Document structure recognition data
BEGIN

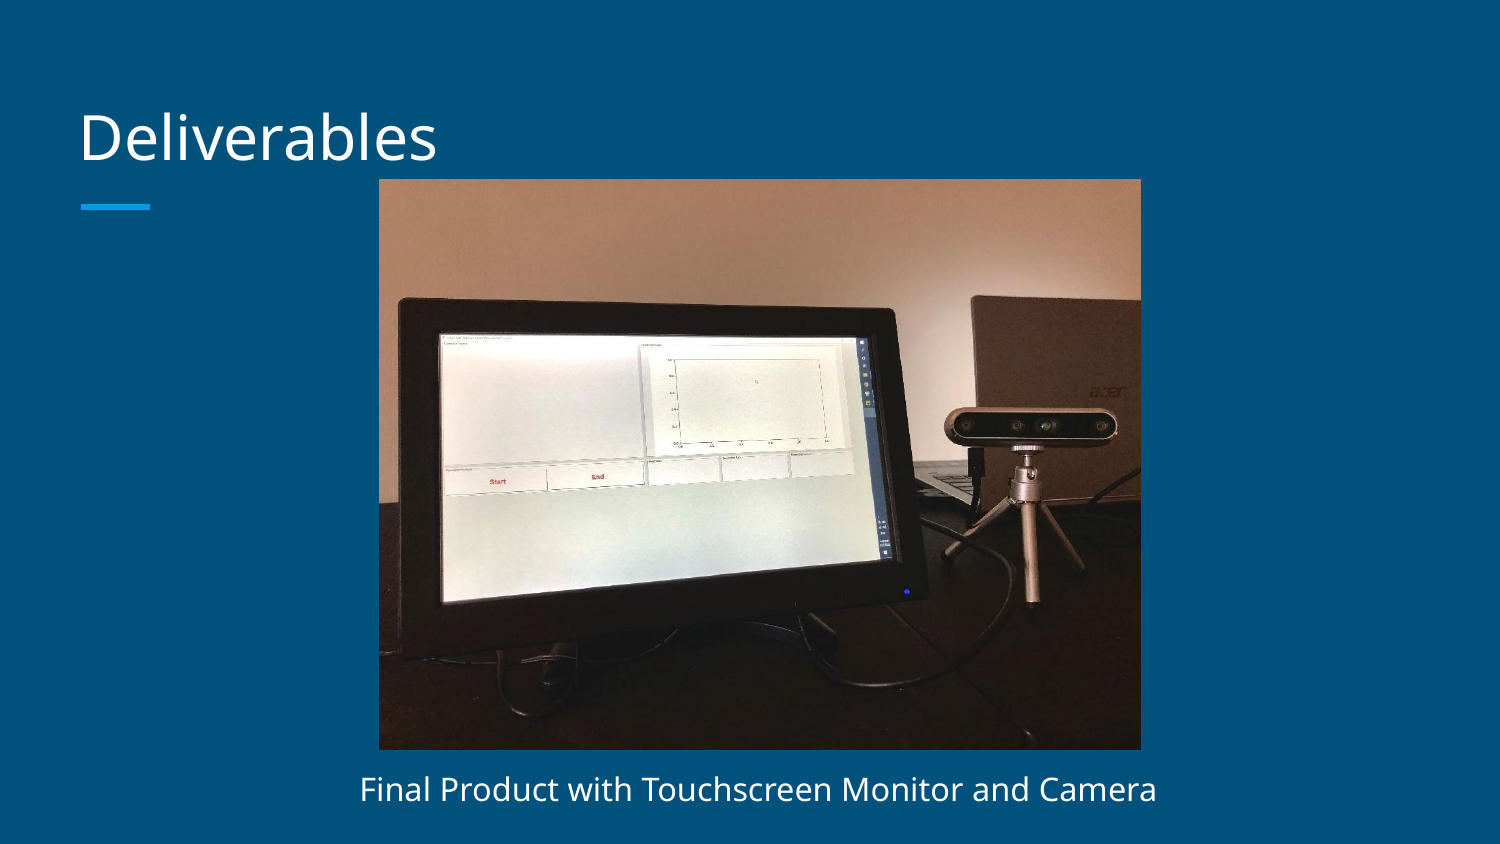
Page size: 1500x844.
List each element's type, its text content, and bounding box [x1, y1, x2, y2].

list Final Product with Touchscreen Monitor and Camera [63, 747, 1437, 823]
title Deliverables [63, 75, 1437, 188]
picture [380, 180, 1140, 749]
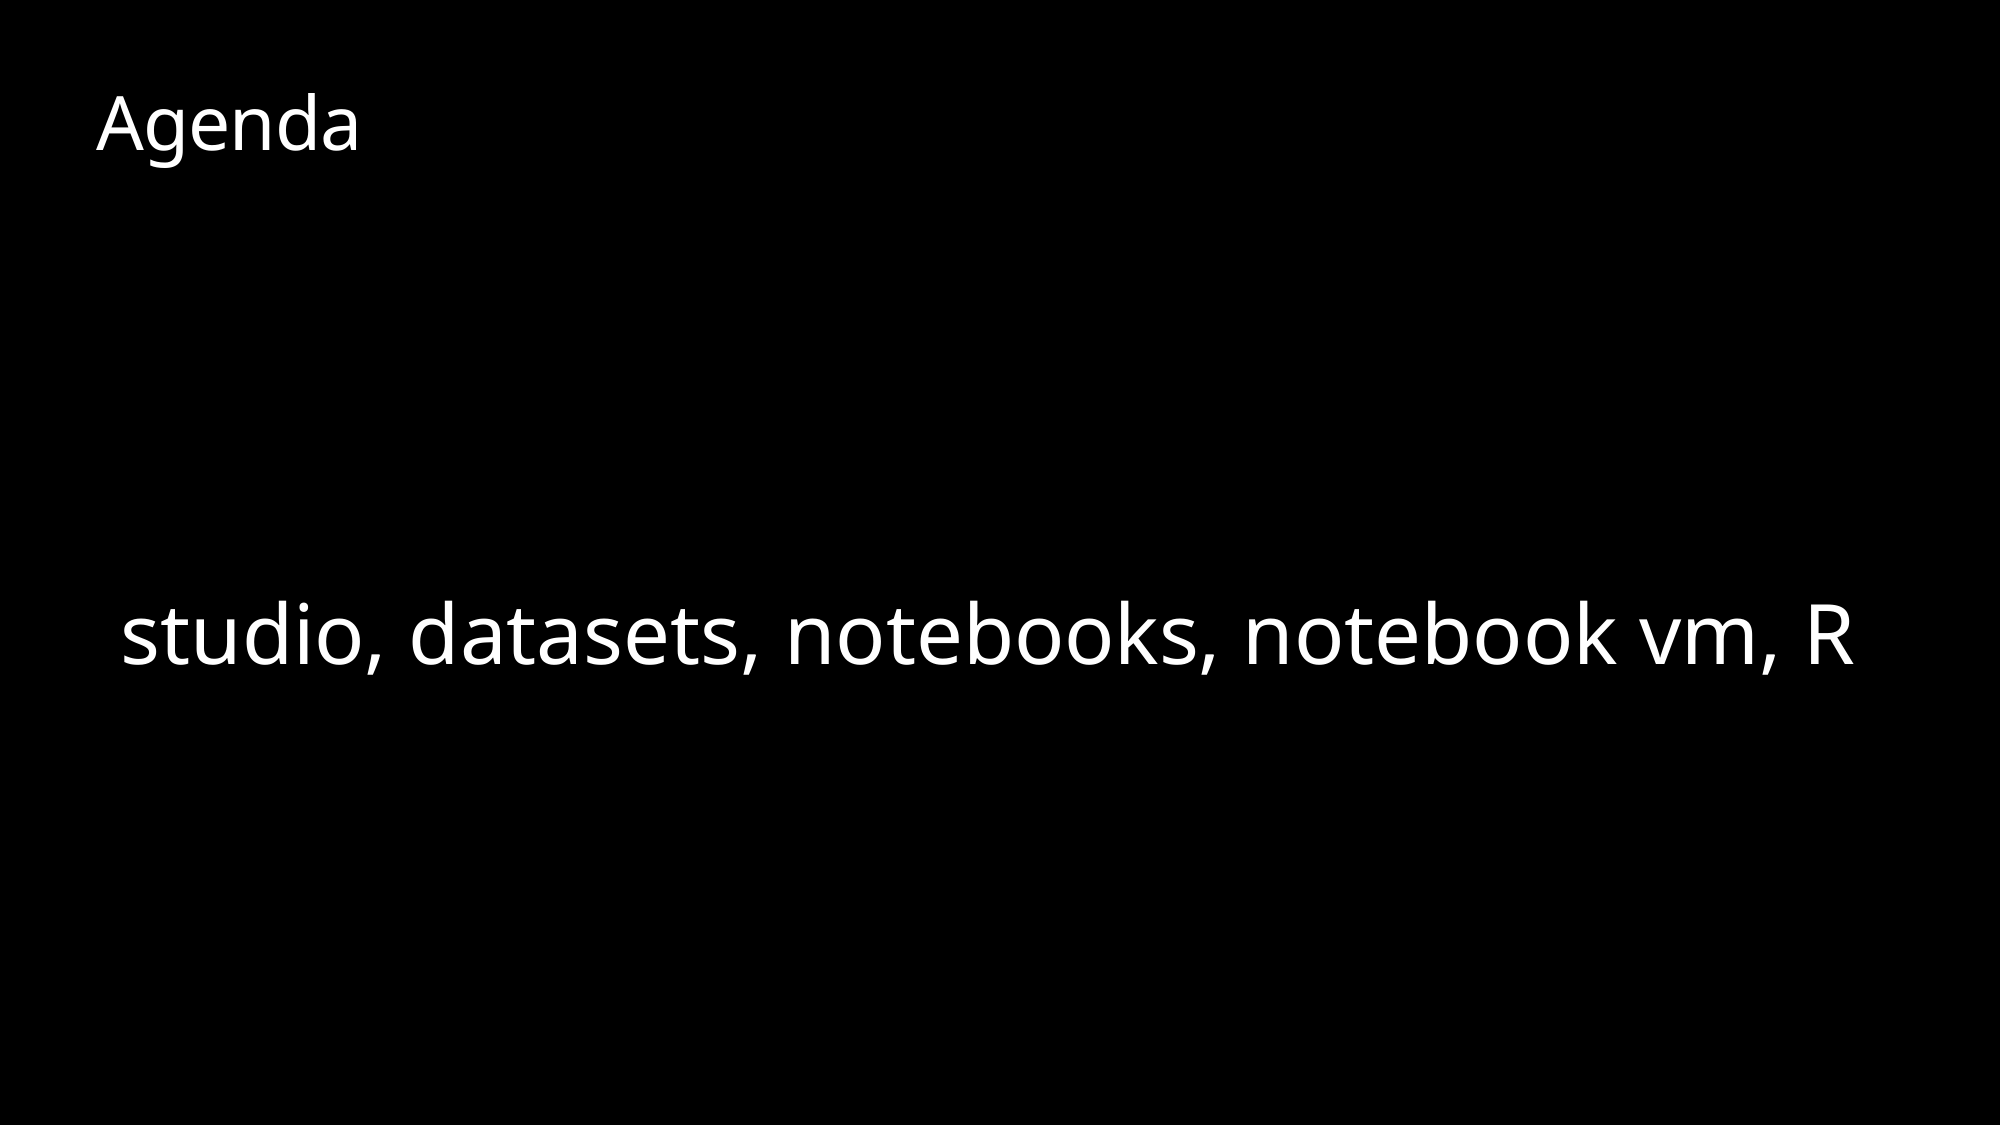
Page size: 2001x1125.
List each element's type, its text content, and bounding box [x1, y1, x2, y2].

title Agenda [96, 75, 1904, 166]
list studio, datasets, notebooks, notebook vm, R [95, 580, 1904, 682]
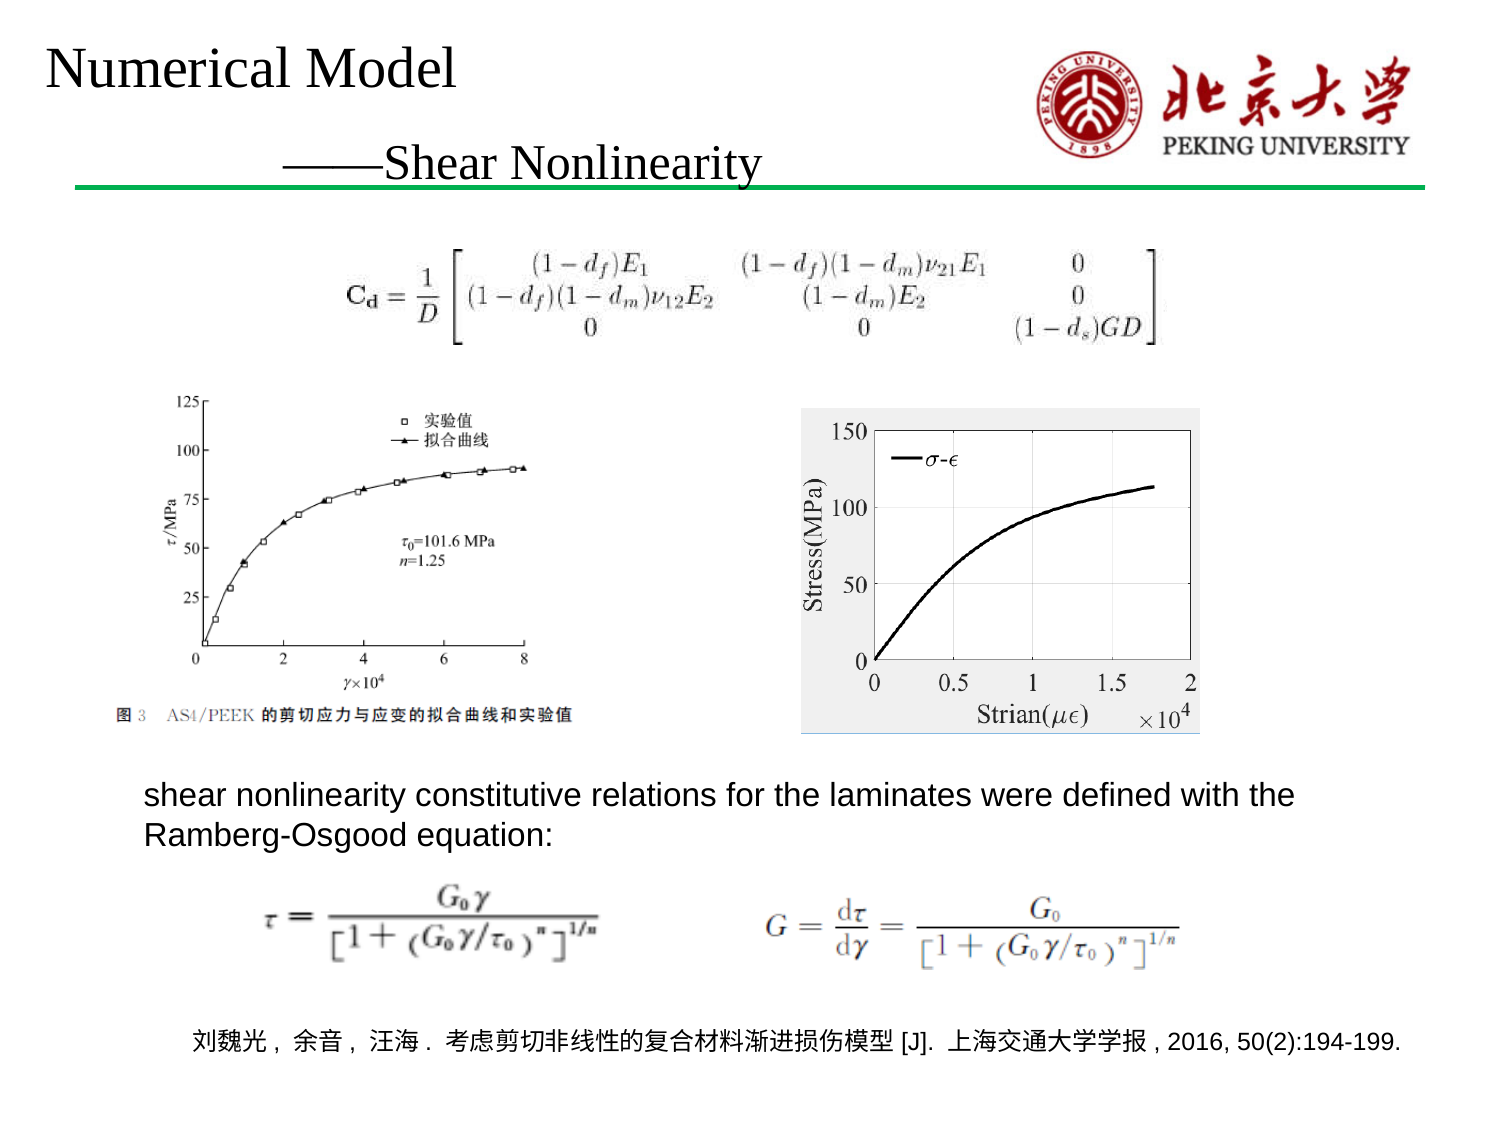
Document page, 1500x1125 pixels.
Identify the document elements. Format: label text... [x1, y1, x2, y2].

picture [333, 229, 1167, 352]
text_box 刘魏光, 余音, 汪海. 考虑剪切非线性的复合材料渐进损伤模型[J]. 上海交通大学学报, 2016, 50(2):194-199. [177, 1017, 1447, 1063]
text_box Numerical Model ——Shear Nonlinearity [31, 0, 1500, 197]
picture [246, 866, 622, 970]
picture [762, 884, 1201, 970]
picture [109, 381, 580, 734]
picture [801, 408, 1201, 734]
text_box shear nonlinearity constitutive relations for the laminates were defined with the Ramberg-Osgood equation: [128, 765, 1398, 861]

END

PROBLEM TO WORK ON:
After reading through the records, count the lines that hold the string "size" and give only the count.

RESULT:
2